The UK gets its oil mainly from Norway , the United States , and a group of key exporters such as Nigeria, Libya and Algeria , plus smaller volumes from many other countries (20+ in recent years).

Big picture: where the UK’s oil comes from

  • The UK still produces a significant amount of oil from the UK Continental Shelf (North Sea), but it is no longer self‑sufficient and relies heavily on imports.
  • In 2023, the UK imported oil from more than 20 countries, with Norway and the US as the main suppliers.
  • Norway is currently the single biggest supplier of crude oil and natural gas liquids to the UK.
  • The US has become a major supplier too, with around 14.6 million tonnes of crude oil exported to the UK in 2023.
  • African producers such as Nigeria, Libya and Algeria also rank among the top origin countries for UK oil imports.

Main supplier countries (recent years)

Here’s a simple view of the main recent suppliers of crude oil and oil products to the UK.

[1] [1] [5][1] [9][1]
Rank (recent) Main supplier country Role for the UK
1 Norway Largest supplier of crude oil and natural gas liquids to the UK.
2 United States Major exporter of crude oil to the UK; around 14.6 million tonnes in 2023.
3–5 Nigeria, Libya, Algeria Important additional suppliers of crude oil and oil products.
Other Various countries Smaller import volumes from many other states, giving the UK a diversified supply base.

Why the UK both imports and exports oil

It can sound odd, but the UK exports a lot of the oil it produces and imports different types back in.

  • North Sea oil is a particular “grade” of crude; UK refineries and foreign refineries are optimised for different grades, so oil is traded globally to match refinery needs.
  • The UK exports much of its own crude to refineries abroad, then imports other crude varieties or refined products (like petrol and diesel) that better fit domestic demand.
  • This pattern is normal in global oil markets, where logistics, refinery configuration and product mix matter as much as sheer volume.

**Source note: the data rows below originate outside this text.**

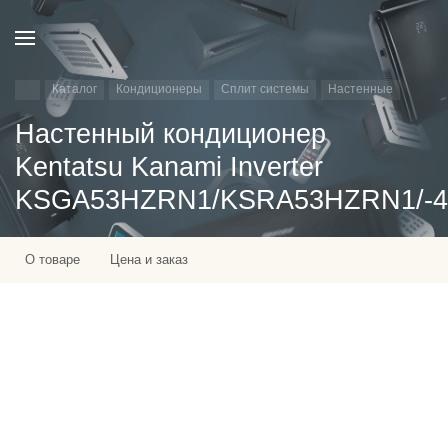
Каталог
Кондиционеры
Сплит системы
Настенные
Настенный кондиционер
Kentatsu Kanami Inverter
KSGA53HZRN1/KSRA53HZRN1/-4
О товаре
Цена и заказ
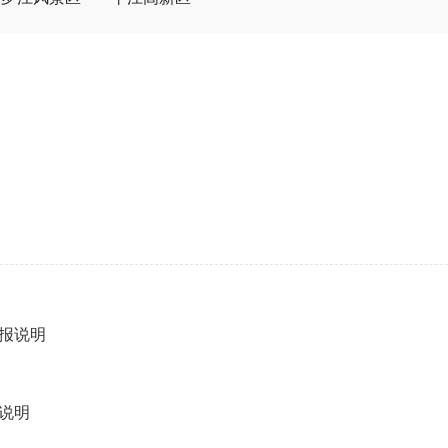
编报说明
说明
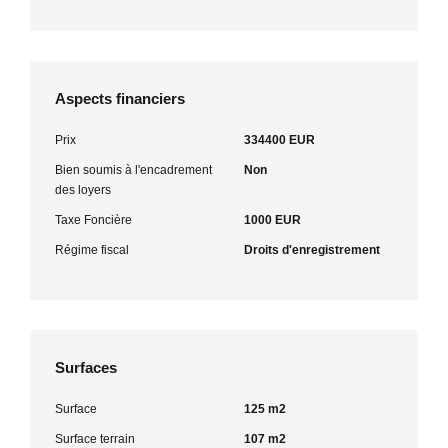
Aspects financiers
Prix
334400 EUR
Bien soumis à l'encadrement
Non
des loyers
Taxe Foncière
1000 EUR
Régime fiscal
Droits d'enregistrement
Surfaces
Surface
125 m2
Surface terrain
107 m2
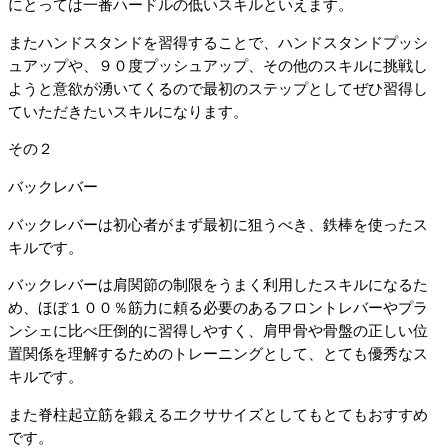
にとっては一番ハードルの低いスキルといえます。
またハンドスタンドを習得することで、ハンドスタンドプッシ
ュアップや、９０度プッシュアップ、その他のスキルに挑戦し
ようと意欲が湧いてくるので最初のステップとしてぜひ習得し
ていただきたいスキルになります。
その２
バックレバー
バックレバーは初心者がまず最初に狙うべき、鉄棒を使ったス
キルです。
バックレバーは肩関節の制限をうまく利用したスキルになるた
め、ほぼ１００％筋力に頼る必要のあるフロントレバーやプラ
ンシェに比べ圧倒的に習得しやすく、肩甲骨や骨盤の正しい位
置関係を理解するためのトレーニングとして、とても優秀なス
キルです。
また脊柱起立筋を鍛えるエクササイズとしてもとてもおすすめ
です。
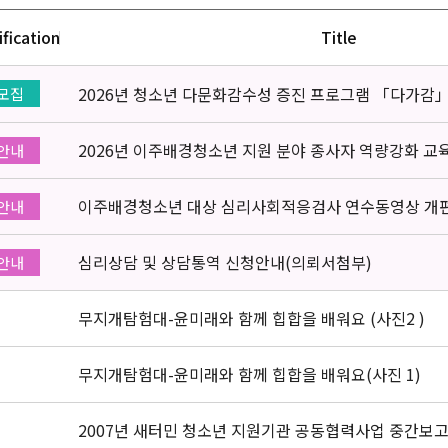
ification
Title
2026년 청소년 다문화감수성 증진 프로그램 「다가감
모집
2026년 이주배경청소년 지원 분야 종사자 역량강화 교
안내
이주배경청소년 대상 심리사회적응검사 연수동영상 개
안내
심리상담 및 상담통역 신청안내(의뢰서첨부)
안내
무지개탐험대-윤미래와 함께 힙합을 배워요 (사진2 )
무지개탐험대-윤미래와 함께 힙합을 배워요(사진 1)
2007년 새터민 청소년 지원기관 공동협력사업 중간보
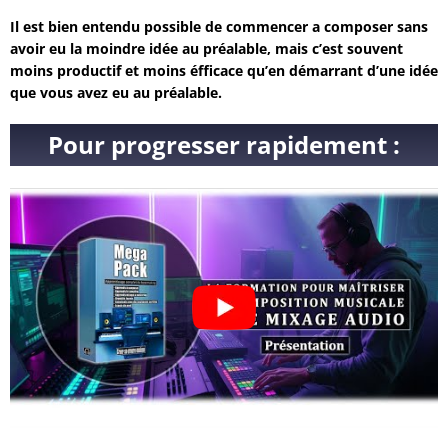
Il est bien entendu possible de commencer a composer sans
avoir eu la moindre idée au préalable, mais c’est souvent
moins productif et moins éfficace qu’en démarrant d’une idée
que vous avez eu au préalable.
Pour progresser rapidement :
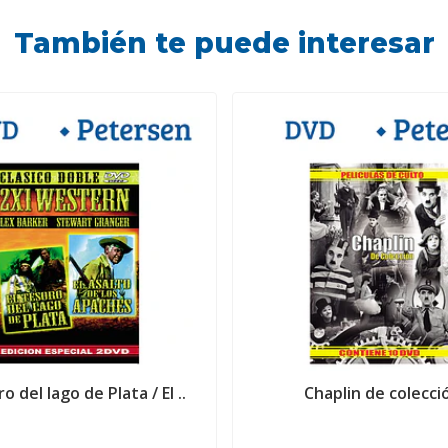
También te puede interesar
ro del lago de Plata / El ..
Chaplin de colecci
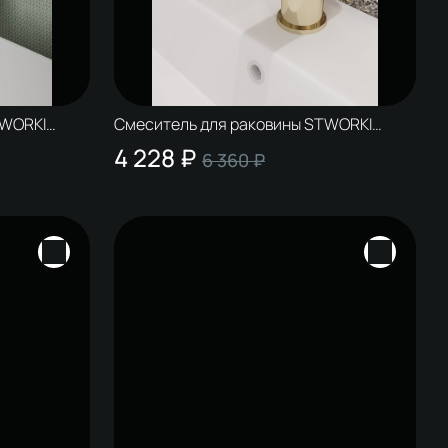
TWORKI
Смеситель для раковины STWORKI
Копенгаген S42010GG глянцевое золото
4 228 ₽
6 360 ₽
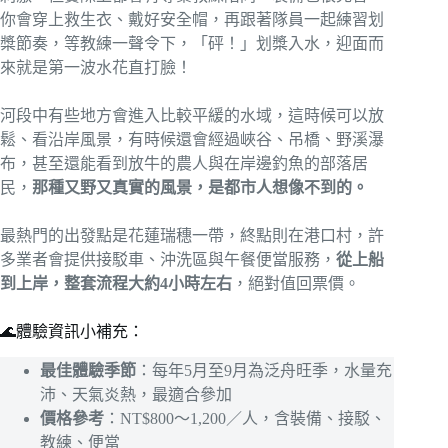
你會穿上救生衣、戴好安全帽，再跟著隊員一起練習划
槳節奏，等教練一聲令下，「砰！」划槳入水，迎面而
來就是第一波水花直打臉！
河段中有些地方會進入比較平緩的水域，這時候可以放
鬆、看沿岸風景，有時候還會經過峽谷、吊橋、野溪瀑
布，甚至還能看到放牛的農人與在岸邊釣魚的部落居
民，
那種又野又真實的風景，是都市人想像不到的。
最熱門的出發點是花蓮瑞穗一帶，終點則在港口村，許
多業者會提供接駁車、沖洗區與午餐便當服務，
從上船
到上岸，整套流程大約4小時左右
，絕對值回票價。
🌊體驗資訊小補充：
最佳體驗季節
：每年5月至9月為泛舟旺季，水量充
沛、天氣炎熱，最適合參加
價格參考
：NT$800～1,200／人，含裝備、接駁、
教練、便當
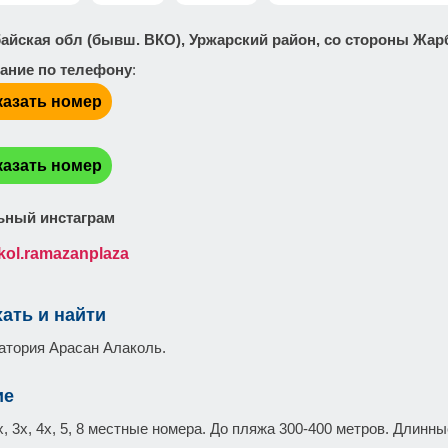
байская обл (бывш. ВКО), Уржарский район, со стороны Жар
ание по телефону
:
казать номер
:
казать номер
ный инстаграм
kol.ramazanplaza
хать и найти
атория Арасан Алаколь.
ие
, 3х, 4х, 5, 8 местные номера. До пляжа 300-400 метров. Длинн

Recent context (mid‑2020s)

  • UK crude oil imports have risen slightly in recent years, reaching about 843 thousand barrels per day in 2024.
  • Government energy statistics for 2025–26 show continued reliance on imports of “primary oil and petroleum products” from a broad mix of countries, with Norway and the US still prominent.
  • Policy debates in the UK now tend to focus on energy security (how dependent the UK is on foreign supplies) and the pace of transition away from fossil fuels, rather than just the raw volume of oil imports.

In forum discussions and news comment threads, people often phrase this as “we’ve got North Sea oil but still import from Norway and America,” which is broadly accurate: the UK is both a producer and a large importer.

TL;DR: The UK gets its oil from a mix of domestic North Sea production plus imports, with Norway and the US as the main foreign suppliers and Nigeria, Libya and Algeria among the other important sources.

Information gathered from public forums or data available on the internet and portrayed here.